One of the most serious drawbacks of cloth diapers is that, while they work well at night for some babies, they leak terribly for others. As the mother of a baby who wets heavily at night, I feared at one point that I would have to give up cloth and switch to disposable diapers at night. Fortunately, however, there are a number of easy solutions to the problem of a heavy-wetting, cloth diapered baby.
Use Pocket Diapers with Doubled Inserts.
Some pocket diaper inserts can hold up to the task of keeping a heavy-wetting baby dry at night, but other babies require diapers that work double-duty. If pocket diapers are your preferred night-time diaper, try placing two, or even three, inserts into the pocket. If possible, consider using an oversized diaper to make the task of double-stuffing a cloth diaper more feasible.
Use Covers, even on All-in-Ones and Pocket Diapers.
Even diapers that don’t ordinarily require covers can benefit from a cover at night. If your family uses all-in-ones or pocket diapers for your heavy-wetting baby, try adding PUL diaper covers, like Bummi’s Super Whisper Wraps or Proraps, to your bedtime cloth diapering routine.
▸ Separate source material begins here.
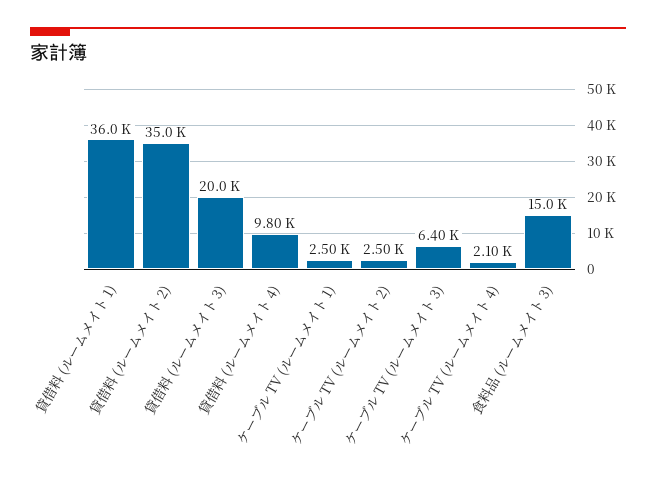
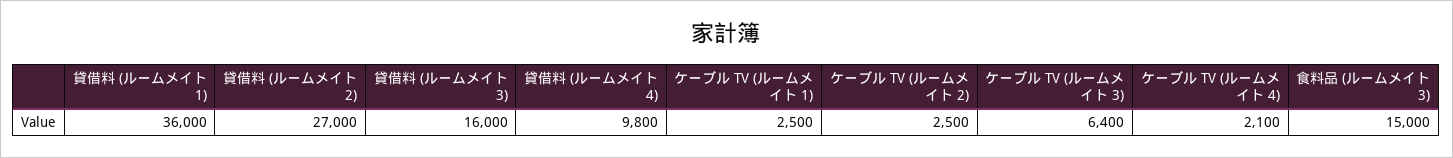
貸借料 (ルームメイト 2): 35000 -> 27000
貸借料 (ルームメイト 3): 20000 -> 16000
These covers, used in conjunction with an all-in-one or pocket diaper, are practically bullet-proof.
Double or Triple-Layer Prefolds.
It may be uncomfortable during the day to layer prefold cloth diapers one on top of the other, but it’s one of the only ways to make them truly leak-proof at night if your baby wets heavily. Try laying two, or, if possible, three diapers and snapping or pinning them as usual, then use a PUL cover to add leak resistance. The result will stop leaks from even the heaviest-wetting cloth diapered baby.
Use a Soaker or Added Front.
Many cloth diapering outlets and work-at-home-moms make soakers or fronts to add to almost any kind of cloth diaper. These absorbant strips of hemp velour, fleece, or cotton soak up baby’s urine and stop bed-time leaks. They wick moisture away from baby’s body, also possibly preventing diaper rash and other irritations.
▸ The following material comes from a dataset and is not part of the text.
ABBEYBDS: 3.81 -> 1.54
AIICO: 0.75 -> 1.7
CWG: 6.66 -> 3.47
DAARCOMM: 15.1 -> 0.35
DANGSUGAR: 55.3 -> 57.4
Strip your Diapers of Ammonia.
If all else fails, ammonia or detergent build-up in your cloth diapers might be the culprit. When chemicals build up in a diaper’s material, it impairs the diaper’s ability to soak up liquid, causing leaks. For information about how to strip your cloth diapers, see this article.
Even babies who wet very heavily can still be cloth diapered at night. With patience and the willingness to try new options, it is easy to discover a leak-proof diapering method that works for every baby.